GOAL OF THE EXERCISE: Examine the material below. Gather every line in which the string "consultas" appears.

RECORDS PROVIDED:
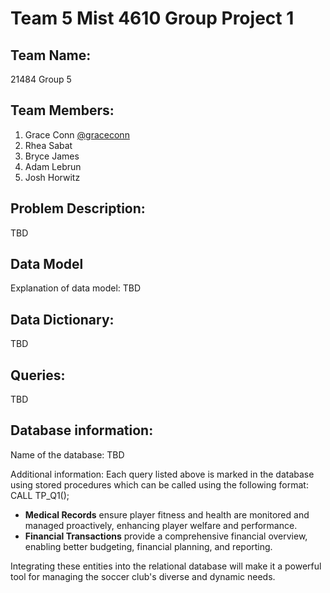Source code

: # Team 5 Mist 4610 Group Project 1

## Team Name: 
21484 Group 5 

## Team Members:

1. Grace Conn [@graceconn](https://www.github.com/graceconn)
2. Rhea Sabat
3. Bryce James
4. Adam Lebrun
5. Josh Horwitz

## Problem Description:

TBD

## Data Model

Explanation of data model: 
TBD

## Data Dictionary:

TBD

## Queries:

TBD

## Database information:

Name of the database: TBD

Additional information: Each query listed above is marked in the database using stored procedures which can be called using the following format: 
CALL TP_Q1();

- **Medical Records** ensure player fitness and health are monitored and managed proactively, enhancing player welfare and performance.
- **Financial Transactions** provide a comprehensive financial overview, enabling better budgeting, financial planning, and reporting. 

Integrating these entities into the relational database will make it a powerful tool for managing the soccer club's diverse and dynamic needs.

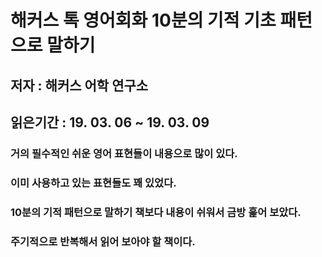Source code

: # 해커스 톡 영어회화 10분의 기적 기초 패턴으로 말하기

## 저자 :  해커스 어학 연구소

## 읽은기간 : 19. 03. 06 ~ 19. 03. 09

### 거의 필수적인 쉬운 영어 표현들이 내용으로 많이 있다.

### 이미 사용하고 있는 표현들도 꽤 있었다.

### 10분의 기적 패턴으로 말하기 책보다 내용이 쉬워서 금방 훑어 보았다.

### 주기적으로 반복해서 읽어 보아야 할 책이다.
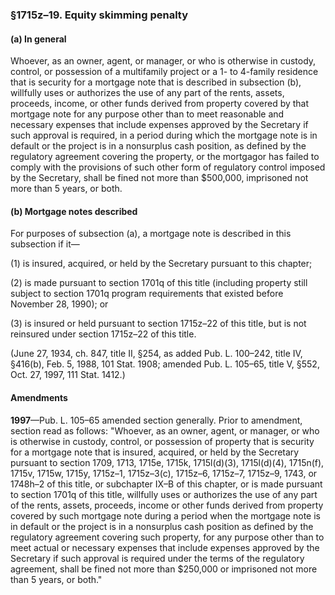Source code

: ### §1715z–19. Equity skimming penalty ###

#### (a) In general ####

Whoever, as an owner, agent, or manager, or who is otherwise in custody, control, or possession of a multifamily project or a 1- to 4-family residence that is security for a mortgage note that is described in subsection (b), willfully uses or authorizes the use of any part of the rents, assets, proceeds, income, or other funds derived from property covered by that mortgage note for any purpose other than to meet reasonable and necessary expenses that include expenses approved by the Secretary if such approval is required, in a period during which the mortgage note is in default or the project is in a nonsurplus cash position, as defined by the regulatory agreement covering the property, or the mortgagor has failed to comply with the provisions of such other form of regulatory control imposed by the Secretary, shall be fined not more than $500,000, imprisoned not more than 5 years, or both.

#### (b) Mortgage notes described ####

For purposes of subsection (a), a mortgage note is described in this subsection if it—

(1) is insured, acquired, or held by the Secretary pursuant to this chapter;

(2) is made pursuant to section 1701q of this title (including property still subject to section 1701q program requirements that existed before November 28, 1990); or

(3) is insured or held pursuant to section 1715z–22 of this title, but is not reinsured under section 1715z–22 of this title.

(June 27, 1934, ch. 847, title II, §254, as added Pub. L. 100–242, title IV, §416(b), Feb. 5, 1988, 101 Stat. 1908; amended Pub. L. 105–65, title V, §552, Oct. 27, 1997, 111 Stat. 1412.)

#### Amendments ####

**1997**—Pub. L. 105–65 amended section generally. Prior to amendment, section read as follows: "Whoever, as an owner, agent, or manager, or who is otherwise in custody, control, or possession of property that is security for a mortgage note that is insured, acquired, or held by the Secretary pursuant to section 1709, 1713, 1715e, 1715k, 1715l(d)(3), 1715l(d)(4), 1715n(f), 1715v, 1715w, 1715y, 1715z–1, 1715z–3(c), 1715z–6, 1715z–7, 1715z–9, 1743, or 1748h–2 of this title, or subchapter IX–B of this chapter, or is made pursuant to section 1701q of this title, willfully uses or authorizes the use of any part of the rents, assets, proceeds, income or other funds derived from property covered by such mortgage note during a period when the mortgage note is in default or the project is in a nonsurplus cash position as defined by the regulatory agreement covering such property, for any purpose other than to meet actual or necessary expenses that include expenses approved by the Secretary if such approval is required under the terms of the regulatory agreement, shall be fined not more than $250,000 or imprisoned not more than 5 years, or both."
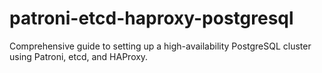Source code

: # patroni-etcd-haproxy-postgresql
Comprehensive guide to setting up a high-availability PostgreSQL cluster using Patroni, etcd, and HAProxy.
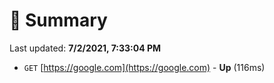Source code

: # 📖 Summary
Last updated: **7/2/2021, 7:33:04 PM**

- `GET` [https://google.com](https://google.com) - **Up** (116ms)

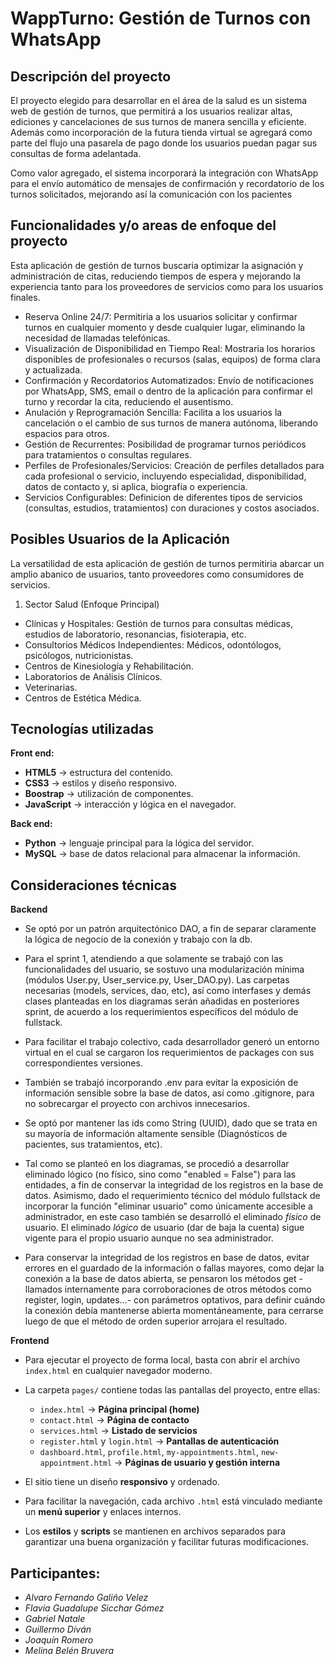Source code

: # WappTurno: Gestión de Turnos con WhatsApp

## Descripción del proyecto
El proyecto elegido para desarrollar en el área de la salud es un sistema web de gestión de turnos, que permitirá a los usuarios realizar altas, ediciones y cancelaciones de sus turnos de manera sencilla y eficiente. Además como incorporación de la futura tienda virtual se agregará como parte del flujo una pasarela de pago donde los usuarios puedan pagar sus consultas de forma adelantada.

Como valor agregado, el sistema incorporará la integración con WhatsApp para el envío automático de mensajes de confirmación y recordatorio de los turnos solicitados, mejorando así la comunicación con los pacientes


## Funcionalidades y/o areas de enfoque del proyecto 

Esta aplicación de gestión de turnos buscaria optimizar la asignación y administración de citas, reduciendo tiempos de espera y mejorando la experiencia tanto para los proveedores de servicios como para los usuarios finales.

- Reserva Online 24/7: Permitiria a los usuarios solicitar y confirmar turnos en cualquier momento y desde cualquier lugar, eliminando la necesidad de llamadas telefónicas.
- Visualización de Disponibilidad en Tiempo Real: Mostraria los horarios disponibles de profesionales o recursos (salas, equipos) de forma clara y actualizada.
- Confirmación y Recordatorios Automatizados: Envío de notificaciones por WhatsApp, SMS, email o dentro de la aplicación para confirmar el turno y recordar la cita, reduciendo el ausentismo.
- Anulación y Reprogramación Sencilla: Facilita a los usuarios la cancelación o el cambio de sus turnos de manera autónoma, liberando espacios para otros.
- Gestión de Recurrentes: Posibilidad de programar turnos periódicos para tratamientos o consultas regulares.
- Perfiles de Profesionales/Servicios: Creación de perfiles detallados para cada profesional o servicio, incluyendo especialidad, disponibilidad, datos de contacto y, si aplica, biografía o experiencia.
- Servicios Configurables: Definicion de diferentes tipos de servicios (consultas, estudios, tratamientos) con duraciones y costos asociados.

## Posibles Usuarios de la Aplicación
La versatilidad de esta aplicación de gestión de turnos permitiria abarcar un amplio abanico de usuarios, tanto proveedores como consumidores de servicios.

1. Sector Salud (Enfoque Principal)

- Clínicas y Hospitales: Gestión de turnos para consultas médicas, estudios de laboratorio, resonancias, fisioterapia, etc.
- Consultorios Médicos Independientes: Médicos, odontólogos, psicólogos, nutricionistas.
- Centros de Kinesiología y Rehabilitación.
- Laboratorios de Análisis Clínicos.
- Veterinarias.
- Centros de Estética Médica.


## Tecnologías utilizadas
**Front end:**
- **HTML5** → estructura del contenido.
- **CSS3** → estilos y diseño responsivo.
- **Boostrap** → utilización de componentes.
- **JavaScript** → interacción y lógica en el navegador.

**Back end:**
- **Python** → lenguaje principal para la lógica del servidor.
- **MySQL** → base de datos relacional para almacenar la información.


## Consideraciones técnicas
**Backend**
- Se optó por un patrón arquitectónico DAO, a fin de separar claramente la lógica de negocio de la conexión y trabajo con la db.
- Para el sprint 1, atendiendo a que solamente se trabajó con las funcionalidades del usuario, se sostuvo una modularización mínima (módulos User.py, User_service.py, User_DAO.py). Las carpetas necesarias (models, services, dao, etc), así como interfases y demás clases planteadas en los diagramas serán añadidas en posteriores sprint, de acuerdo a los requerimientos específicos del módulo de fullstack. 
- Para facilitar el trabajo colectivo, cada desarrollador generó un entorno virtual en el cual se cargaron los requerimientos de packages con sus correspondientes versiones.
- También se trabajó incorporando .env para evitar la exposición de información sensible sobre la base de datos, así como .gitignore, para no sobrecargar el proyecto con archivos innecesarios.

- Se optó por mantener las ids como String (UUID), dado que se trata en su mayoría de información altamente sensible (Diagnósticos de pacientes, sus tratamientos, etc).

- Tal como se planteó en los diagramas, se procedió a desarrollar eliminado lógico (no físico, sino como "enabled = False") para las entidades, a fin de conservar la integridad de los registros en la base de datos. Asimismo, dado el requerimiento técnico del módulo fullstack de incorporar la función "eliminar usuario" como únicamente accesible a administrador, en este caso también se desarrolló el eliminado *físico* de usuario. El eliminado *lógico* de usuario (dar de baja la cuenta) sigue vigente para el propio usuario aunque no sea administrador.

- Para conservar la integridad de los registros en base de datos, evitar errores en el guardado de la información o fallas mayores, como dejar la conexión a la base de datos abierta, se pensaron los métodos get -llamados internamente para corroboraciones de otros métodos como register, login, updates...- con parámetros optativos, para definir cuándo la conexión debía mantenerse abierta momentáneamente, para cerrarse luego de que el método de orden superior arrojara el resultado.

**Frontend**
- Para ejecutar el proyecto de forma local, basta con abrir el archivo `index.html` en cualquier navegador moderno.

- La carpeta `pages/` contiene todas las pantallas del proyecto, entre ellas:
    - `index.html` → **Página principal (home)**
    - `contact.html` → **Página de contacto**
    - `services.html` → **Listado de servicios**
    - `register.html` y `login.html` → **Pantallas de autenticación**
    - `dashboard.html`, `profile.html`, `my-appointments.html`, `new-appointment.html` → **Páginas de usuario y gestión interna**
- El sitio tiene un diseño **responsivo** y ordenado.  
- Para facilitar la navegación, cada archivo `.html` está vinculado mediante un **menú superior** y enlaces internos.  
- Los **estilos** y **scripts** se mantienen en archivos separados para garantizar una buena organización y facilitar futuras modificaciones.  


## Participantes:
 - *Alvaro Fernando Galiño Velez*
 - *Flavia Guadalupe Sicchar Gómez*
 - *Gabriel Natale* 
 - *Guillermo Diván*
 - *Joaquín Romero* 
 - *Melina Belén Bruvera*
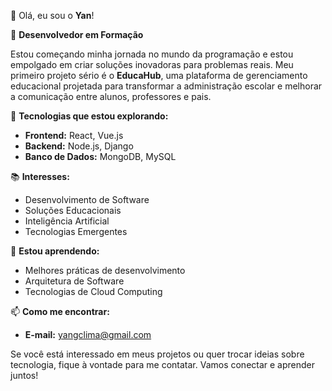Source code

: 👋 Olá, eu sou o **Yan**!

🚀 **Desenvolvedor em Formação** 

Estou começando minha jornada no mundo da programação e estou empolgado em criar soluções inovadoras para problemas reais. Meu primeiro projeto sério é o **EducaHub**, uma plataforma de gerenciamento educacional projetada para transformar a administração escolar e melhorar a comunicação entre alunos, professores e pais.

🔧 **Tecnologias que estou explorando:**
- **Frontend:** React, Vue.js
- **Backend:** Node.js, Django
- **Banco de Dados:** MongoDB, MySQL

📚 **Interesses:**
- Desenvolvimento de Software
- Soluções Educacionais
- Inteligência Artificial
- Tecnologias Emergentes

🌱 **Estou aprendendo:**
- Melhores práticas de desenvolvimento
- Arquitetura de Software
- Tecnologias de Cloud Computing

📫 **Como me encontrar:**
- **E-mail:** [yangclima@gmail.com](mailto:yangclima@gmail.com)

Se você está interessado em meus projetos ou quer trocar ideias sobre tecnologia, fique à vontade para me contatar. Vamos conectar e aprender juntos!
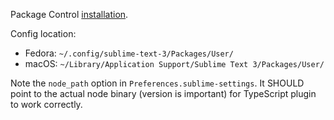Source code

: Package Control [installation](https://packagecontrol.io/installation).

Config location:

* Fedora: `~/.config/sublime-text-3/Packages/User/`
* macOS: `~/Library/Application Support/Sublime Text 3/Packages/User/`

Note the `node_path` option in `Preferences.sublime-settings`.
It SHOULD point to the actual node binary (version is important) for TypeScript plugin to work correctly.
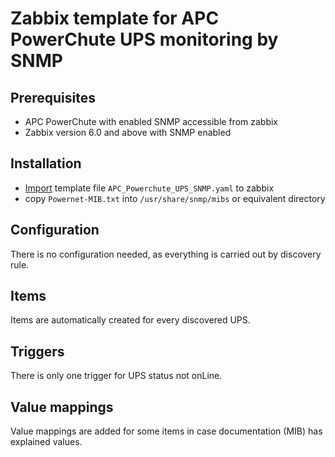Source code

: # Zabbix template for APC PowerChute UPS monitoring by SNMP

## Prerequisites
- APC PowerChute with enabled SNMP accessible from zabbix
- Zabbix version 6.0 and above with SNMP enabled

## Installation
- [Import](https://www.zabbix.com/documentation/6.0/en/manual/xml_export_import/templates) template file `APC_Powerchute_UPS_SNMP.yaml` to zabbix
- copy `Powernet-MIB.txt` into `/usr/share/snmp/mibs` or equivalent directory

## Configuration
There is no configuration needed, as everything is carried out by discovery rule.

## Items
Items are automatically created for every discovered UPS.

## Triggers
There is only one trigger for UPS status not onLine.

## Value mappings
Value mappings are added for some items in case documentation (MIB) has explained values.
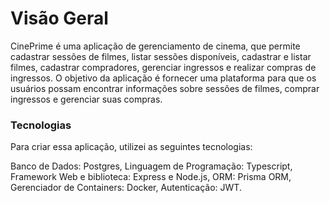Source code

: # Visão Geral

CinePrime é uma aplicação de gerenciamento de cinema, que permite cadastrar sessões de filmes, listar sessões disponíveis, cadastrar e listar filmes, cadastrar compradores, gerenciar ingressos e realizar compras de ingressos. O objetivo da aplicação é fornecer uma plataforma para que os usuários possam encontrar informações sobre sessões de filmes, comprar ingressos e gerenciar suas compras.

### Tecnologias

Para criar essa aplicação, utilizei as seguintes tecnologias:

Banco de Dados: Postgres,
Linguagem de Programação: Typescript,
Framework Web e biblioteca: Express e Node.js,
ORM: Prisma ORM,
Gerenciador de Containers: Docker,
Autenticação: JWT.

EXPECTED ANSWER:
El proyecto elegido para desarrollar en el área de la salud es un sistema web de gestión de turnos, que permitirá a los usuarios realizar altas, ediciones y cancelaciones de sus turnos de manera sencilla y eficiente. Además como incorporación de la futura tienda virtual se agregará como parte del flujo una pasarela de pago donde los usuarios puedan pagar sus consultas de forma adelantada.
- Gestión de Recurrentes: Posibilidad de programar turnos periódicos para tratamientos o consultas regulares.
- Servicios Configurables: Definicion de diferentes tipos de servicios (consultas, estudios, tratamientos) con duraciones y costos asociados.
- Clínicas y Hospitales: Gestión de turnos para consultas médicas, estudios de laboratorio, resonancias, fisioterapia, etc.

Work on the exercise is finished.